Résultant d’un ensemble de facultés vulgaires, la médiocrité refuse à tout prix d’approuver ce qui n’est pas médiocre. Les adeptes de la pensée au ras des pâquerettes aiment être ensemble, adorent constituer des légions et se gargarisent de leurs inepties en stigmatisant tout ce qui n’entre pas dans l’étroitesse de leur univers. C’est atavique. C’est contagieux.
C’est un virus qui s’immisce, qui pullule, qui croît, qui grimpe aux murs. Quand on s’y penche sérieusement et qu’on observe l’état de dégénérescence cérébrale dans lequel on vit aujourd’hui, partout dans le monde, certes à des degrés variés, on peut aisément dire avec Balzac que «Nul n’ose blâmer un système inventé par la médiocrité pour plaire à des esprits médiocres.»
Car, c’est le but au final : donner la place aux médiocres pour gérer d’autres médiocres grâce à cet effet très basique : celui de la reconnaissance dans l’autre.
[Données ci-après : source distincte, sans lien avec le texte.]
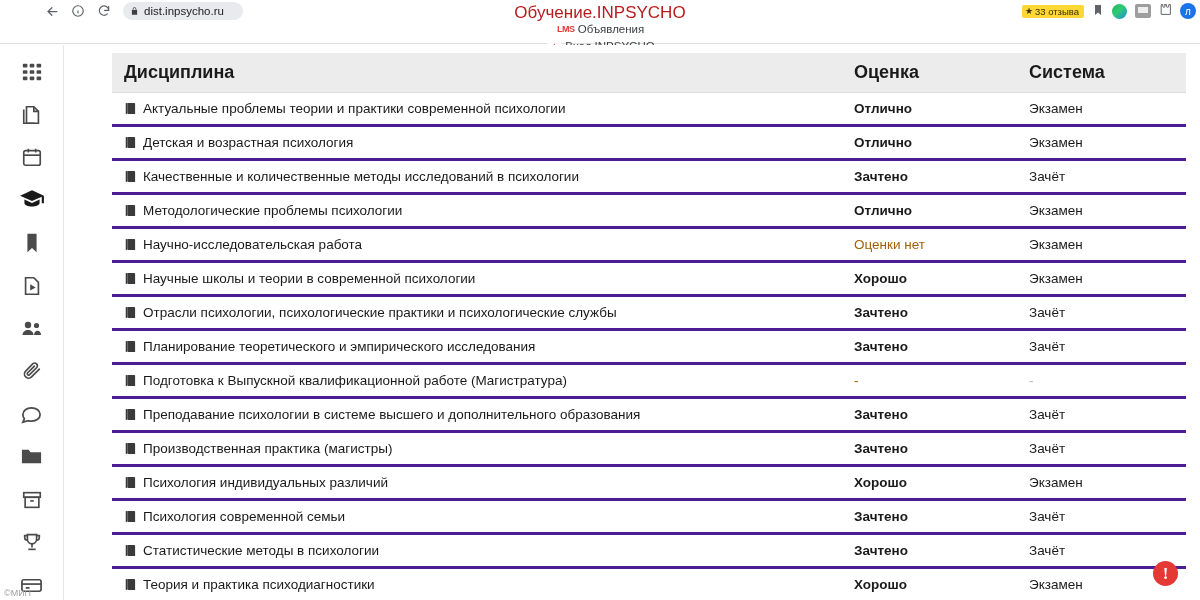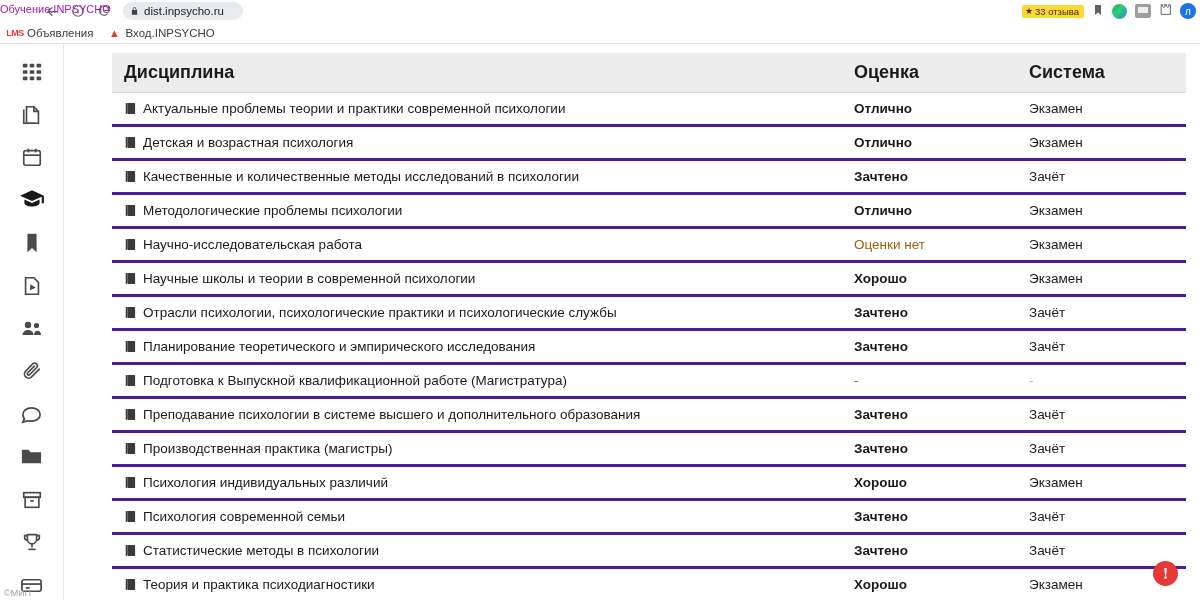"Обучение.INPSYCHO" .page-title-chrome { color: #a21caf -> #b91c1c; font-size: 11px -> 17px; text-align: left -> center }
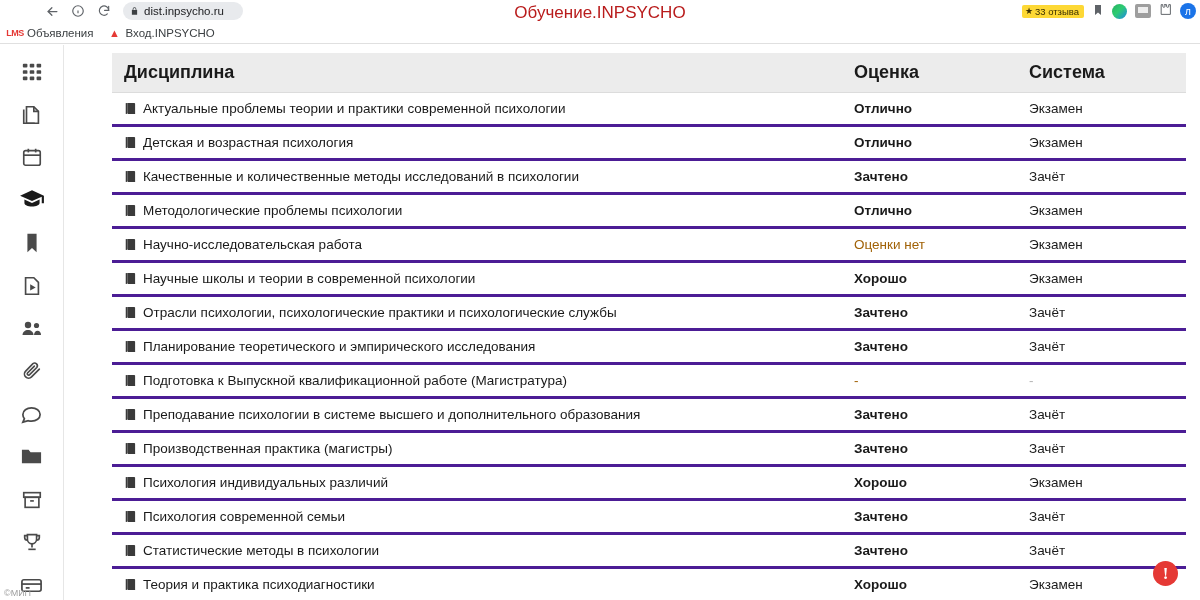"LMS" .bookmarks { flex-direction: none -> column }
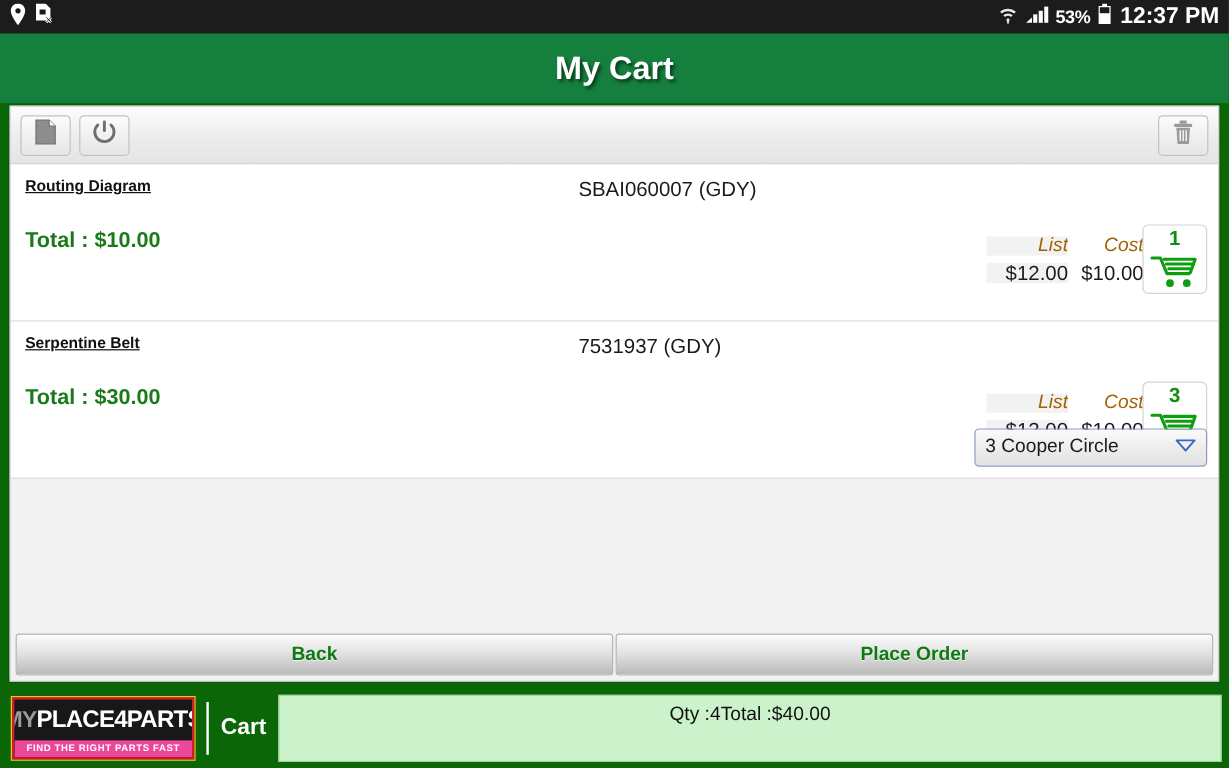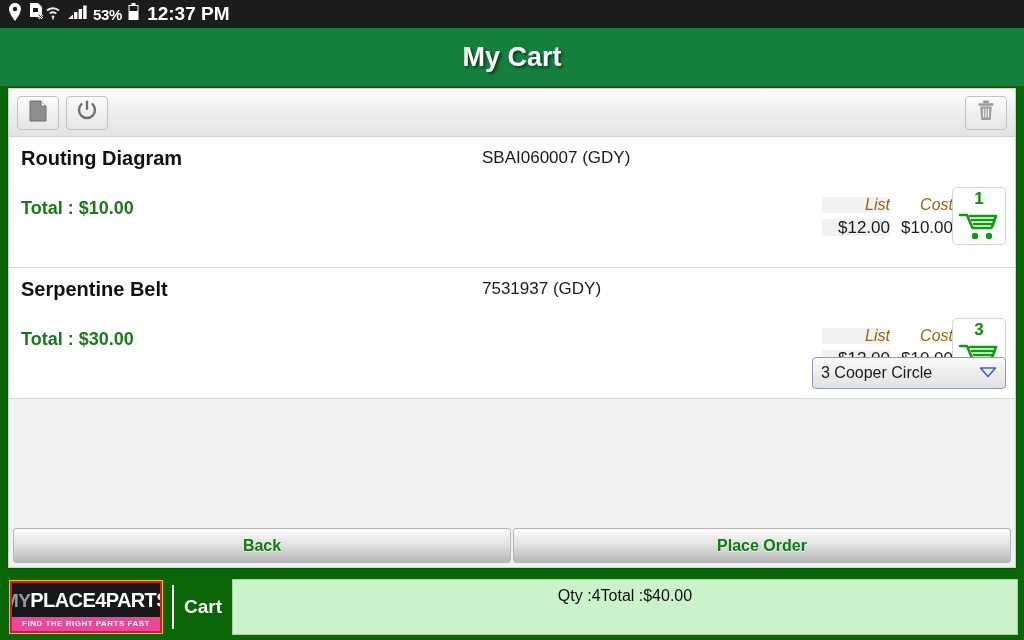"53%" .statusbar { justify-content: none -> space-between }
Finalement, Chateaubriand avait vu juste: «On s’étonne du succès de la médiocrité ; on a tort. La médiocrité n’est pas forte parce qu’elle est en elle-même, mais par les médiocrités qu’elle représente; et dans ce sens sa puissance est formidable. Plus l’homme en pouvoir est petit, plus il convient à toutes les petitesses.
Chacun en se comparant à lui se dit : «Pourquoi n’arriverai-je pas à «mon tour?» Il n’excite aucune jalousie : les courtisans le préfèrent, parce qu’ils peuvent le mépriser… Non seulement la médiocrité a tous ces avantages pour rester en place, mais elle a encore un bien plus grand mérite : elle exclut du pouvoir la capacité. Le député des sots et des imbéciles au ministère caresse deux passions du cœur humain : l’ambition et l’envie». Jamais l’exception. Jamais la différence. Jamais la finesse. Jamais l’esprit. Jamais la vivacité. Jamais la vie. La médiocrité est une mort qui ne s’est pas encore déclarée et dont les victimes ne savent pas non plus qu’ils ont déjà clamsé.